The Rise of Subscription Commerce
27 Aug 2021With this post we begin a series about subscription based businesses and the software technology needed to support them.
The rise of subscription commerce is in plain sight. What was once an isolated mode of consumption is now becoming a mainstay. Netflix and Amazon Prime immediately come to mind, as well as Adobe, LinkedIn, and more recently Uber. Even Google supplements their ad dominated business with subscription revenue.

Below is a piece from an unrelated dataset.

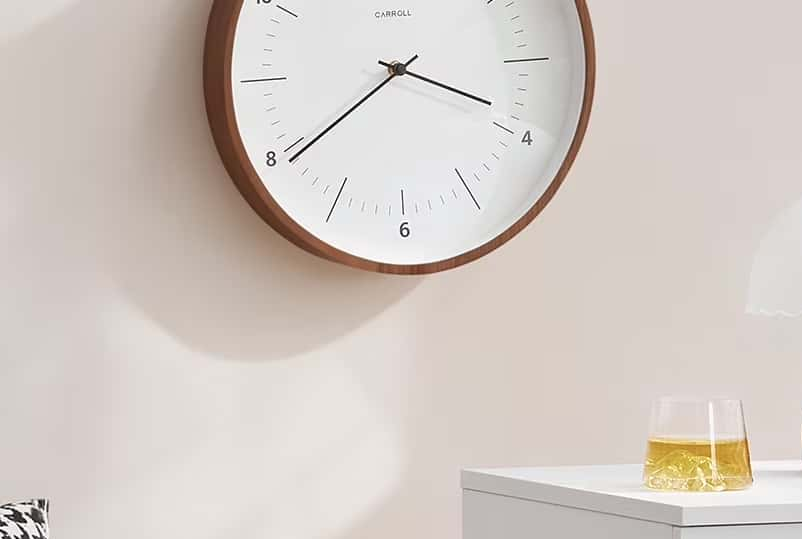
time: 3:39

One would be hard pressed to describe this shift in terms of software’s favorite narrative of disruptive economics. A simple reason is that we already know about subscriptions, have had subscriptions, and so have our parents and grandparents. This type of commerce has a long but unsexy backstory from an earlier age. Whatever we tell ourselves (investors, customers) about the rise of subscription commerce, in some way it needs to emphasize continuity, not disruption.

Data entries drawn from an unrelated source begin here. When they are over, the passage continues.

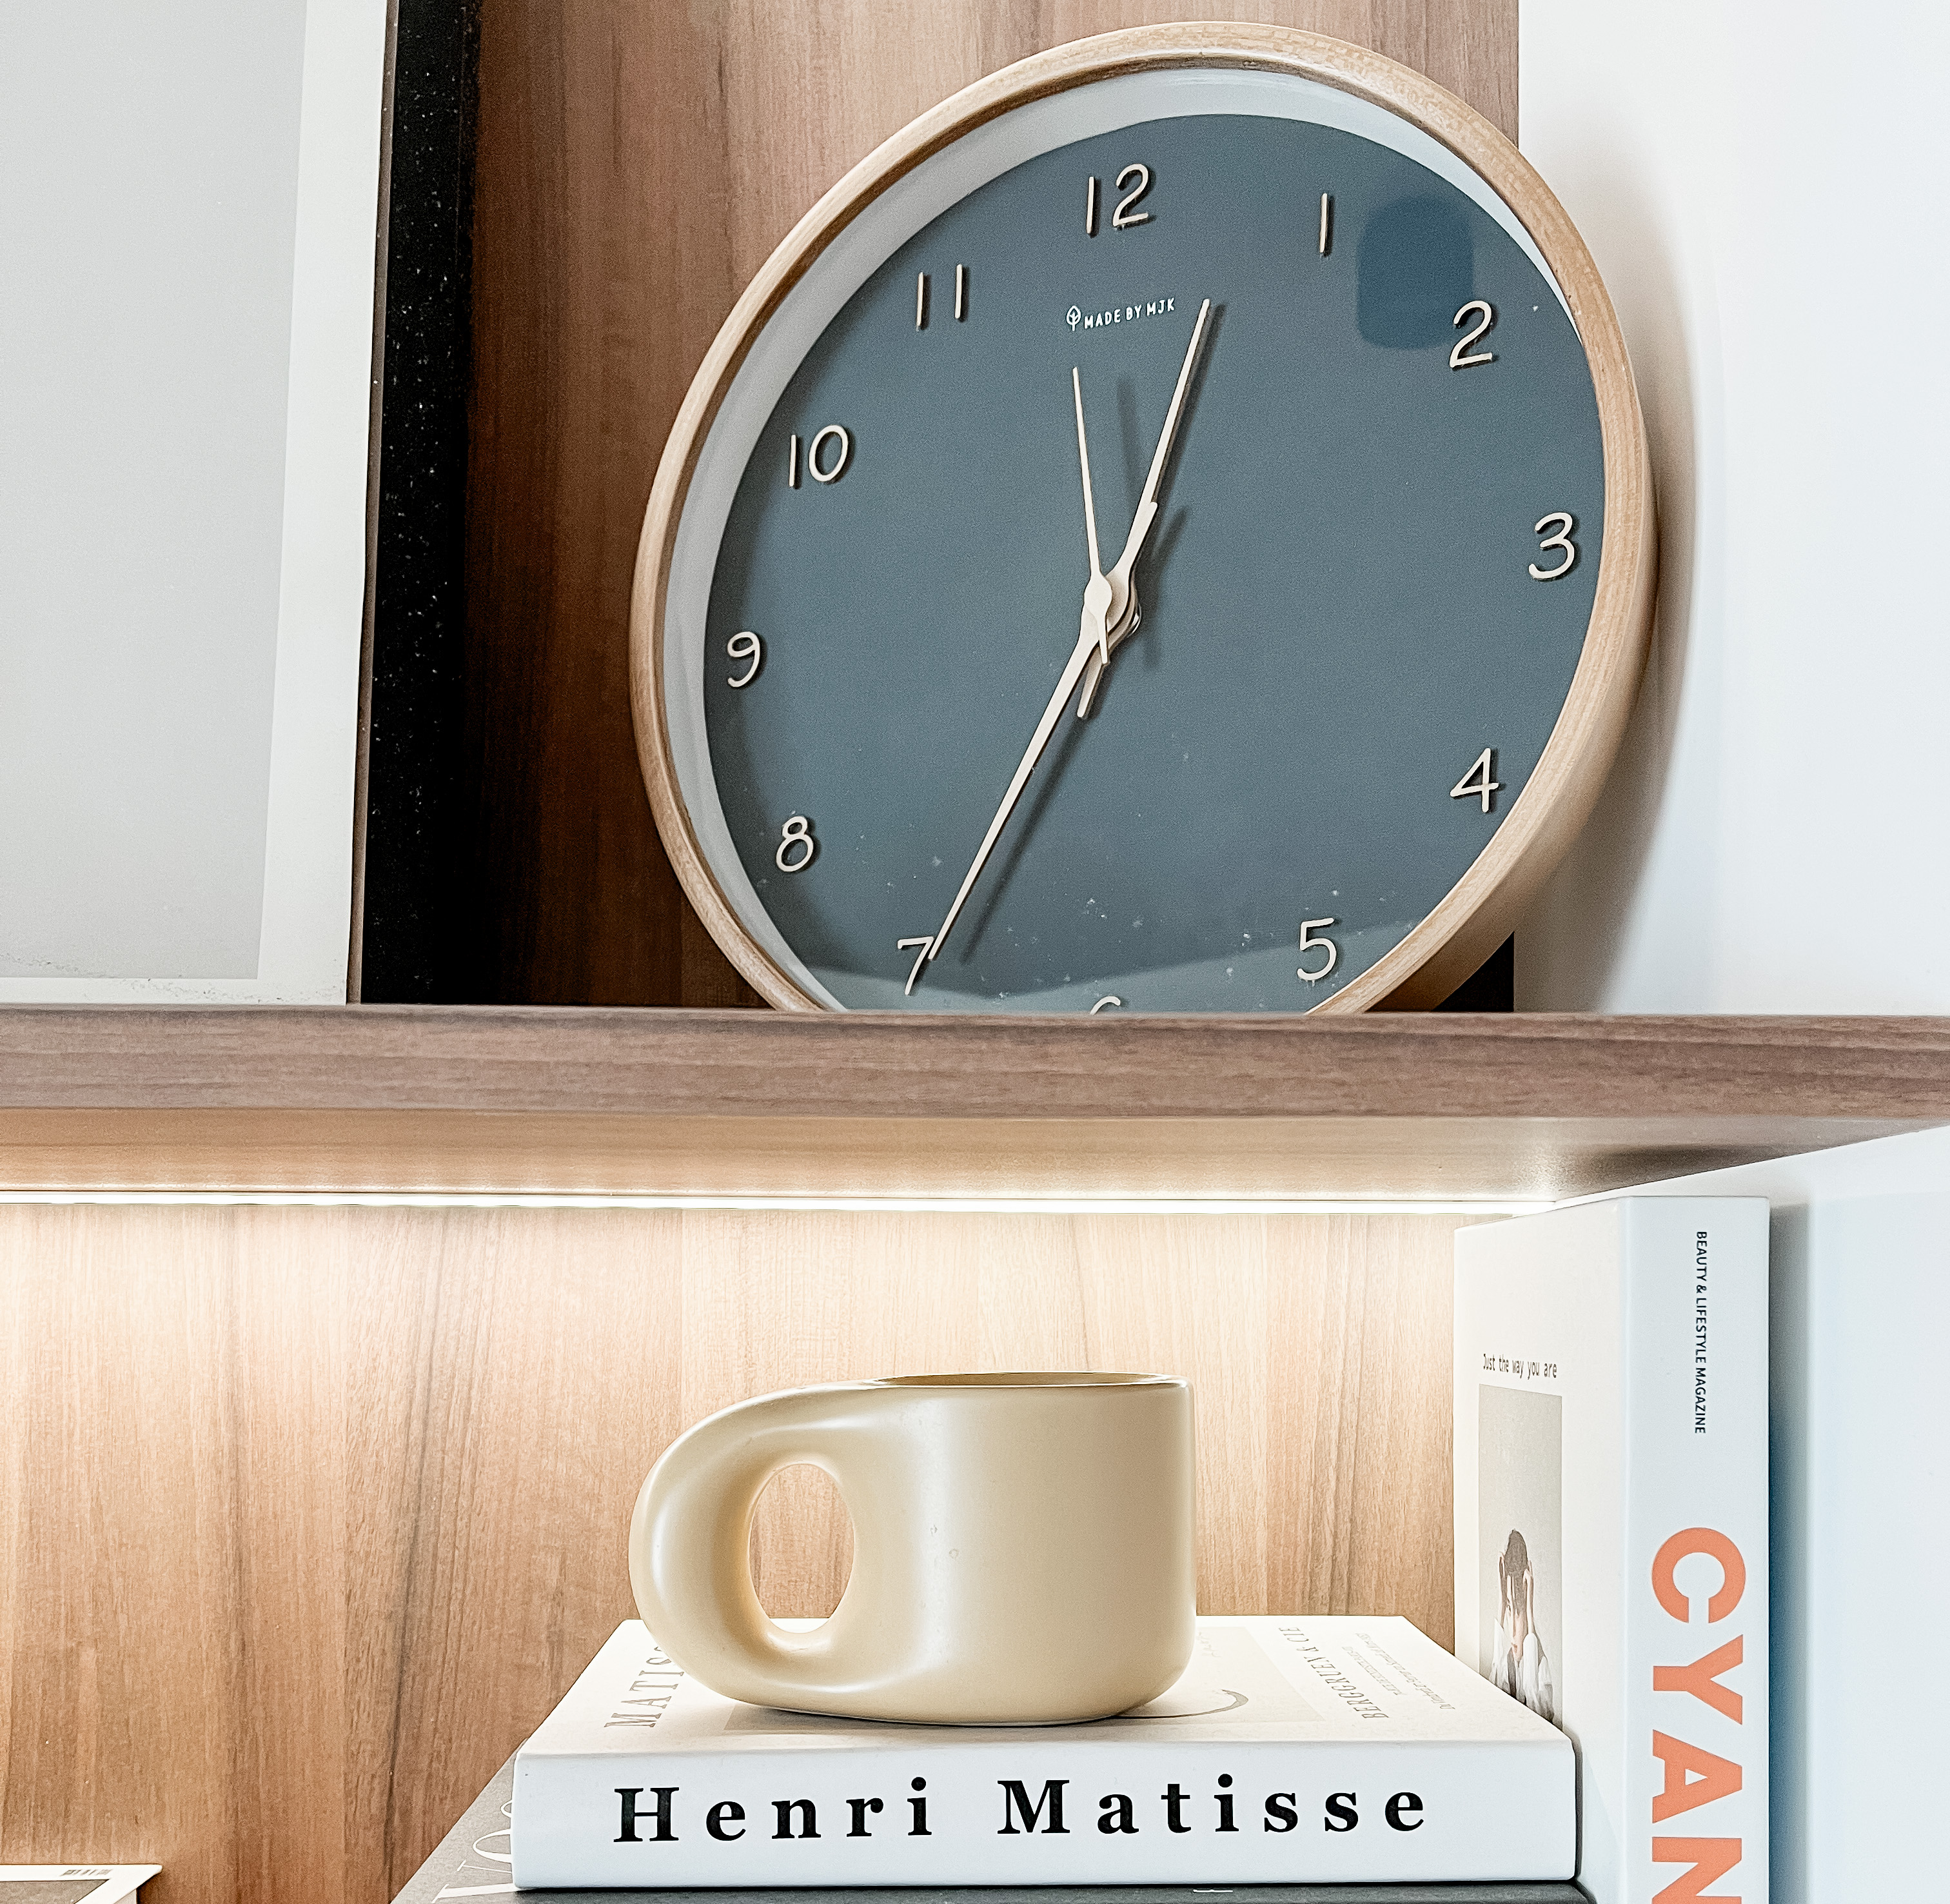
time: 12:34
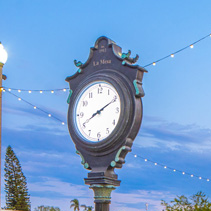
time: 8:11
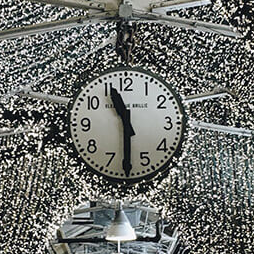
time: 11:29
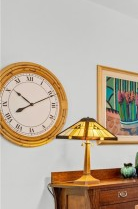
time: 8:11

Historically, the subscription model was not a feat of a charismatic figure, and it did not burst forth to express a grand but unappreciated concept. It is a story in which there are no heroes to emulate nor to become. There is no challenging meta-equation underpinning it all that anyone should look for. Besides missing attractive narrative components that draw talent in, subscription commerce to date lacks definition. This raises some doubt about whether it amounts to a workable problem.
And in a way this makes the subscription space very interesting. There is no doubt that in the future, Big Tech will rely more heavily upon subscription revenue streams, and this practice is at the core of many digital product businesses already. The humble subscription, itself unable to rise to the level of a grand organizing principle, has the potential to help shift markets away from models that burden customers with downsides and inconveniences, the most prominent being the diminishment of privacy that ad-based models are conditioned upon.
We think that this growing and dynamic market is a space where things are happening. Yet today’s businesses that have moved into subscription revenue models are discovering sites of pain, both in terms of business practice and the tech offerings available to select among. In the next series of posts, we will address some of these challenges and offer up some alternatives to go forward successfully in this burgeoning area.